§ TO-DO ITEM
With pictures left out, extract every line between the start of the records below and the line holding "Campbell. It is", inclusive.

§ SUPPLIED ENTRIES
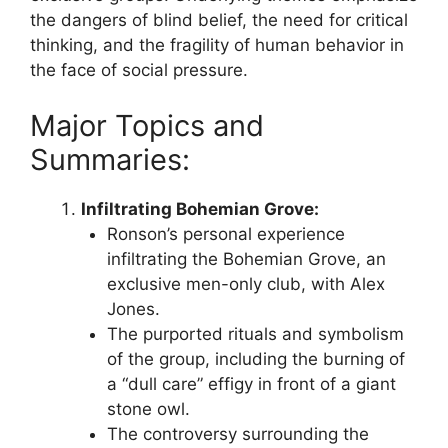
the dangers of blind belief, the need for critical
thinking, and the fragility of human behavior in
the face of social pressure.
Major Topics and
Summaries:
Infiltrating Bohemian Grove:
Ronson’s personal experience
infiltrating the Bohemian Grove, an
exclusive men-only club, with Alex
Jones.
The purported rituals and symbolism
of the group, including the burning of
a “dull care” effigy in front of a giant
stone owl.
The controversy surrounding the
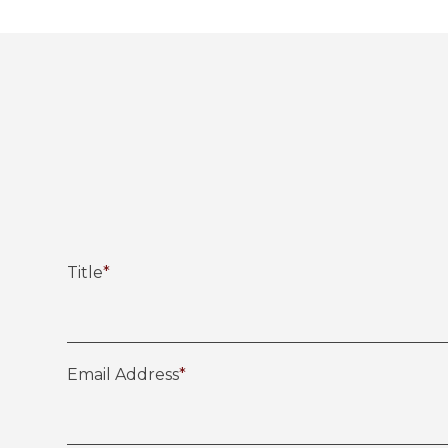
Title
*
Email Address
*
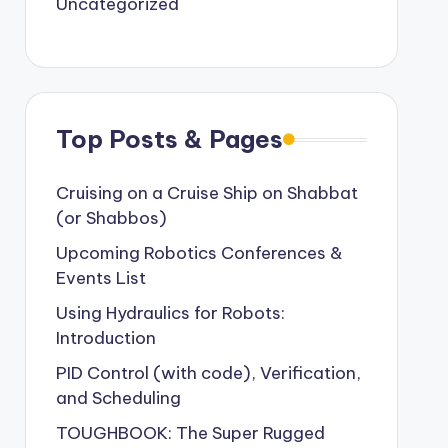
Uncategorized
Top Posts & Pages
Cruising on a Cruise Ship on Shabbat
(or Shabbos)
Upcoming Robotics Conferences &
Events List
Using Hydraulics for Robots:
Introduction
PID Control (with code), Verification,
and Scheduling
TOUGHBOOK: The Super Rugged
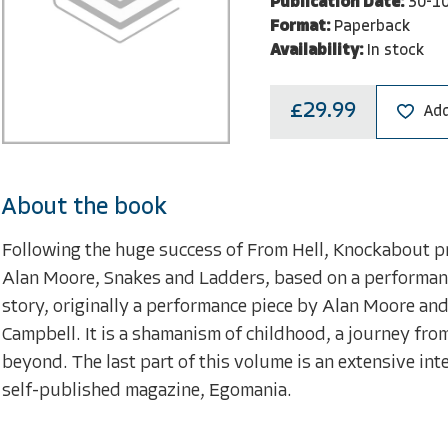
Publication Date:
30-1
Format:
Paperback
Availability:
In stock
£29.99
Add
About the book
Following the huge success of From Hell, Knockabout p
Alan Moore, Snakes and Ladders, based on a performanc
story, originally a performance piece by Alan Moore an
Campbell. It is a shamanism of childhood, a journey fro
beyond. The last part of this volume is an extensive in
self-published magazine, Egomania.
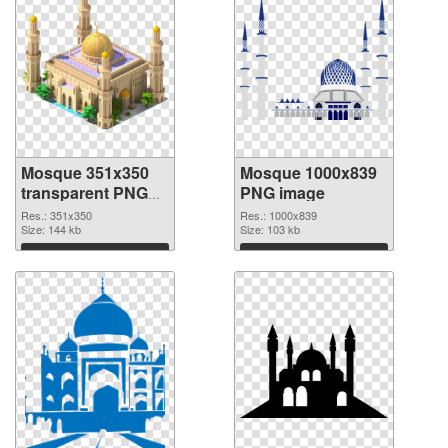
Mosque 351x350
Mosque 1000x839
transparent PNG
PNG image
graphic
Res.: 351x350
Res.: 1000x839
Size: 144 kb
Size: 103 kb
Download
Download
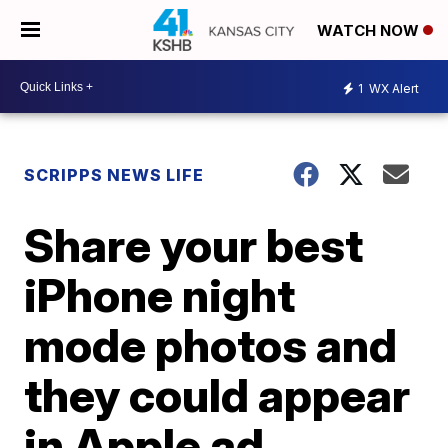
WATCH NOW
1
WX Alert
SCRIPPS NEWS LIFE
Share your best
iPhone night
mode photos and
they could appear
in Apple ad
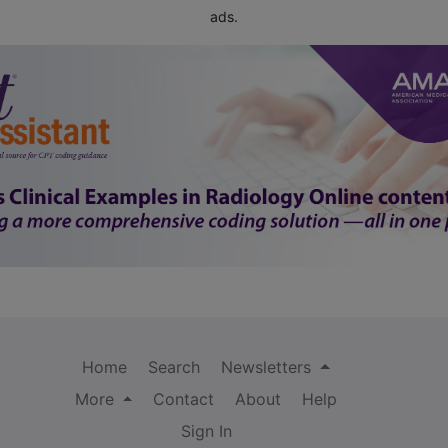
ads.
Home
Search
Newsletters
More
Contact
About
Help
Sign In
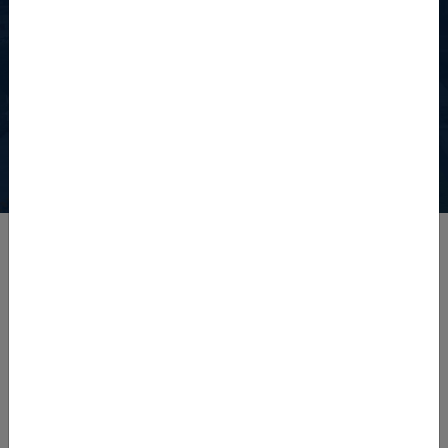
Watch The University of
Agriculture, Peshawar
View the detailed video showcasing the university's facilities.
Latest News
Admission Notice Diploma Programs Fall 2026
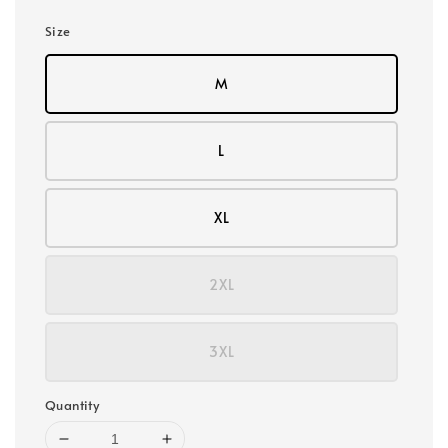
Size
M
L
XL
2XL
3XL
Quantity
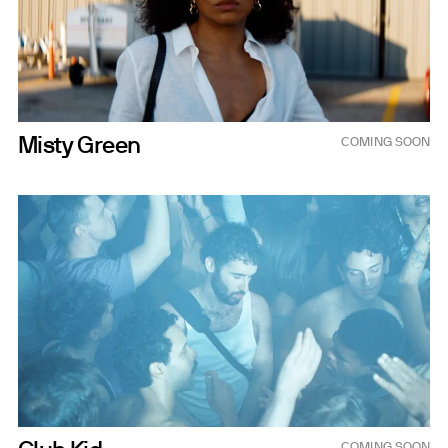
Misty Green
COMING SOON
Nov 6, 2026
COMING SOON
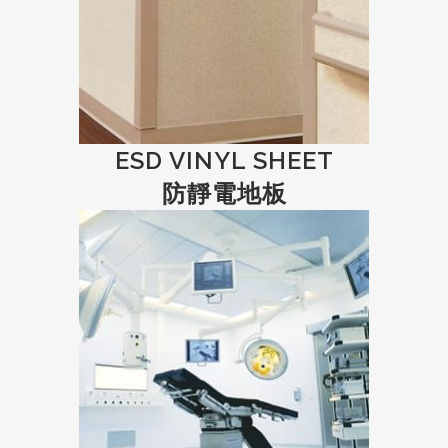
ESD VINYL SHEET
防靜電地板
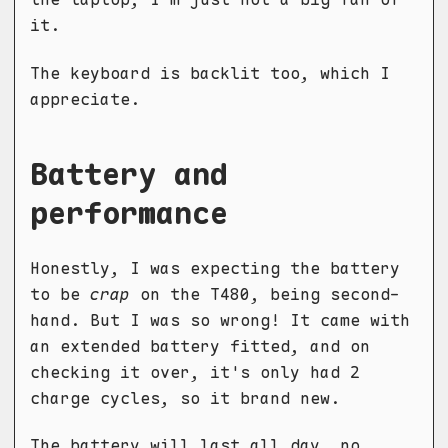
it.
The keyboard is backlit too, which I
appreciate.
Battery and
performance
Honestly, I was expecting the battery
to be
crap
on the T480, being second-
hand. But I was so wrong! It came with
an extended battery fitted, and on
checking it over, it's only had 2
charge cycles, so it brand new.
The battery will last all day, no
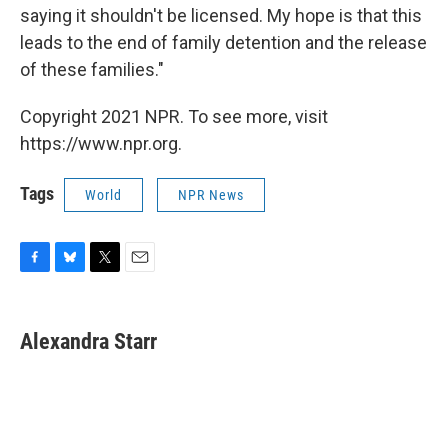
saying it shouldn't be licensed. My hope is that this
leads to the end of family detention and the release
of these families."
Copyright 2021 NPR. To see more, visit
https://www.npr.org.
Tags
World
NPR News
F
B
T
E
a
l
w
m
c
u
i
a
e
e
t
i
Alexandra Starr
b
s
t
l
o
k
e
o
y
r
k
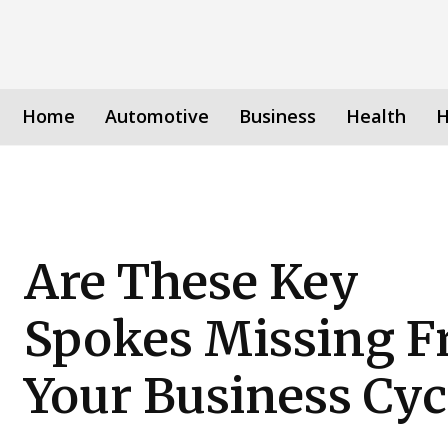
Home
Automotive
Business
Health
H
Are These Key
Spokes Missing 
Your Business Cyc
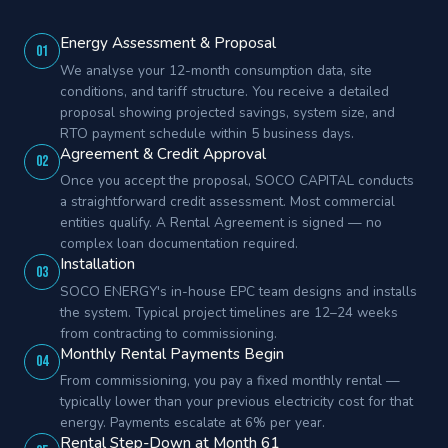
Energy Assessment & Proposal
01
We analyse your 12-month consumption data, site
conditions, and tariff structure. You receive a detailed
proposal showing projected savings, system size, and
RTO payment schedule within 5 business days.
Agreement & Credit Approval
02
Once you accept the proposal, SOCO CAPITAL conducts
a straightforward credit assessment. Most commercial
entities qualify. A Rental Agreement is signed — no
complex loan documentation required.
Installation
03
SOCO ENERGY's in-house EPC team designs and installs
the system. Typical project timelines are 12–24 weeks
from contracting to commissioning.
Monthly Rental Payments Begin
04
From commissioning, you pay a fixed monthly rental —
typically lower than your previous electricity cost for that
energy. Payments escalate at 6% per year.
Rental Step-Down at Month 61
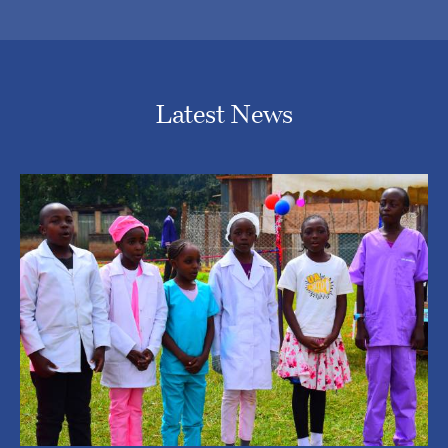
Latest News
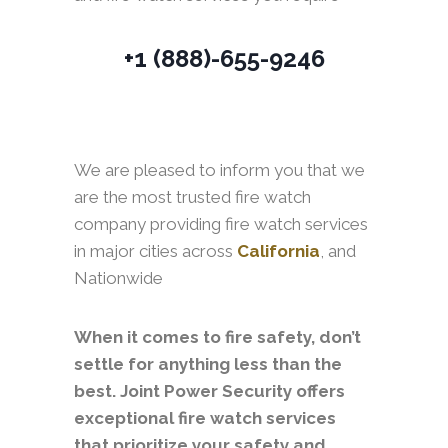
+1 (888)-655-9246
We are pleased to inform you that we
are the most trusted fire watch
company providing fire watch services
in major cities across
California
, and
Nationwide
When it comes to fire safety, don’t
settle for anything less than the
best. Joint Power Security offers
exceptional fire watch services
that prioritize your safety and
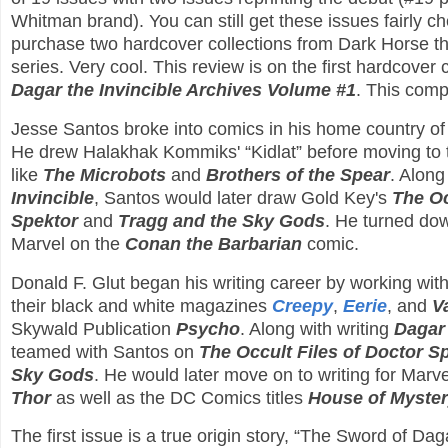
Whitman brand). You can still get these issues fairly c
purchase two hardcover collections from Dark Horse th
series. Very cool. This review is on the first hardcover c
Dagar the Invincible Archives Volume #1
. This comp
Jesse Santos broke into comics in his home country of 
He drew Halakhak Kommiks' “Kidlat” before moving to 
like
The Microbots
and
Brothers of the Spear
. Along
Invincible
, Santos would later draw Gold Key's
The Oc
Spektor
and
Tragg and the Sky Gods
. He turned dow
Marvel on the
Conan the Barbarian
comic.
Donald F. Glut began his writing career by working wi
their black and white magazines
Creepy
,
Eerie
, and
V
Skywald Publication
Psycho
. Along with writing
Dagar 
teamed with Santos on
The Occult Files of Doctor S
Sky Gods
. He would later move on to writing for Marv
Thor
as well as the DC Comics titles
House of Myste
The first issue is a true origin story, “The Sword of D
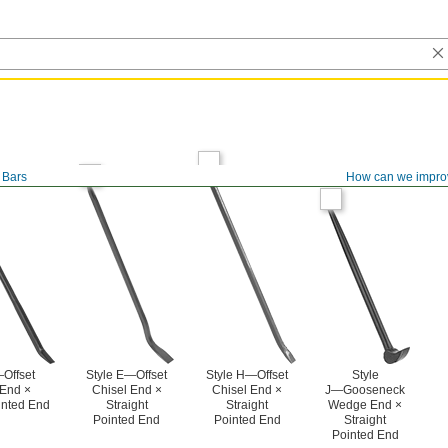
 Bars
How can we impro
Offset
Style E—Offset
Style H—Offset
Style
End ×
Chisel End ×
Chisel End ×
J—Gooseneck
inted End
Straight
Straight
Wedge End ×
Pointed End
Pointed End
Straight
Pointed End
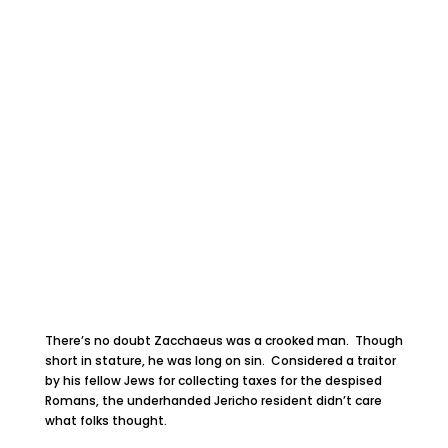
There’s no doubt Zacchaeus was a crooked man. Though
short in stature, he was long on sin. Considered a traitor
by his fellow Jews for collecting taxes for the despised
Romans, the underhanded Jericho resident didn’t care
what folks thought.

§ WRITTEN SOLUTION
the dangers of blind belief, the need for critical
thinking, and the fragility of human behavior in
the face of social pressure.
Major Topics and
Summaries:
Infiltrating Bohemian Grove:
Ronson’s personal experience
infiltrating the Bohemian Grove, an
exclusive men-only club, with Alex
Jones.
The purported rituals and symbolism
of the group, including the burning of
a “dull care” effigy in front of a giant
stone owl.
The controversy surrounding the
Title
*
Email Address
*
Uncategorized
Top Posts & Pages
Cruising on a Cruise Ship on Shabbat
(or Shabbos)
Upcoming Robotics Conferences &
Events List
Using Hydraulics for Robots:
Introduction
PID Control (with code), Verification,
and Scheduling
TOUGHBOOK: The Super Rugged
Publication Date:
30-1
Format:
Paperback
Availability:
In stock
£29.99
Add
About the book
Following the huge success of From Hell, Knockabout p
Alan Moore, Snakes and Ladders, based on a performanc
story, originally a performance piece by Alan Moore an
Campbell. It is a shamanism of childhood, a journey fro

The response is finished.